Personen: FlattauDela – Die Zimmervermieterin.

Ein Parterrezimmer auf der Wieden, von jener besonderen Art, die man gemeinhin als »Nest« bezeichnet. Alles darin ist wattiert, maskiert, cachiert: Teppiche bedecken den Boden, Portieren die Türen, Decken die Tische, das Sofa, Vorhänge die Fenster, Bilder die Wände. Wenn man alle diese Hüllen wegräumen würde, so käme man auf sehr viel Schmutz, Gemeinheit, Ekel. Da dies aber glücklicherweise niemand tut, so bleibt der Raum, was er ist: Ein mit allerhand Illusionen ausstaffiertes Nest.

Am Kamin – natürlich ist es kein Kamin, sondern ein schwedischer Ofen, der noch dazu raucht, aber Leute, die »Nest« sagen, nennen das Kamin: Am Kamin also sitzt die Zimmervermieterin und wärmt sich. Es ist ihr Schicksal, sich an fremden Kaminen zu wärmen, seitdem die Jugend sie verlassen hat, was immerhin schon eine Zeit her ist. Ein ältlicher Fettklumpen, in einem Schlafrock, der in jungen Jahren rosa war, liegt sie, zusammengerollt wie eine faule alte Katze, in einem 112 Fauteuil beim Feuer und nimmt, mit halbgeschlossenen Augen blinzelnd, so viel Wärme in sich auf als sie nur irgend kann: Denn man ist mitten im Winter.

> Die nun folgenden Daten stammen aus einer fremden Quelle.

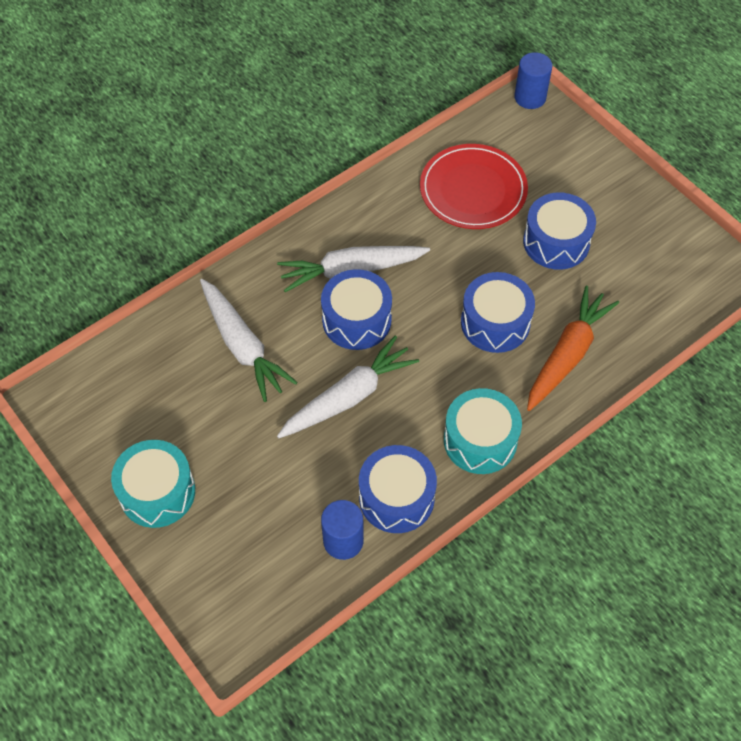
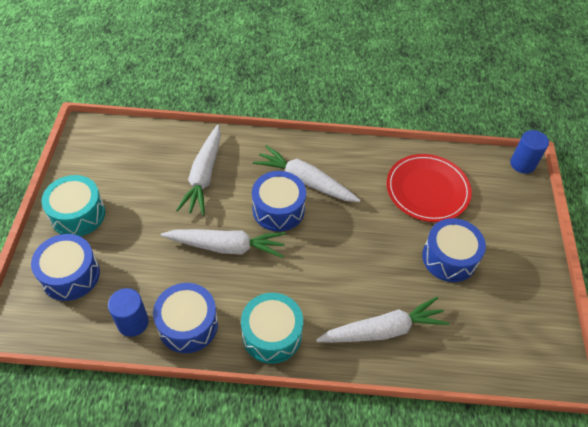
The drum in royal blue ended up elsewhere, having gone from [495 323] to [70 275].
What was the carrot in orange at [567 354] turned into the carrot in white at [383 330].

Es läutet, und gleich darauf tritt der junge Herr von Flattau – im »Nest«: Baron – sehr eilig ein. Die Zimmervermieterin hat sich auf das Glockenzeichen widerwillig erhoben und beginnt »aufzuräumen«. Das heißt, sie nimmt einen japanischen Fächer von der Wand und hängt ihn in Gegenwart des Barons wieder an seinen früheren Platz.

Flattau (Stadtpelz, weiße Handschuhe, Spazierstock mit Nashorngriff und Zylinder, den er auf dem Kopf behält)
Oh! Da sind Sie ja . . . Ist alles fertig?

Die Zimmervermieterin
Alles. Der Herr Baron werden zufrieden sein.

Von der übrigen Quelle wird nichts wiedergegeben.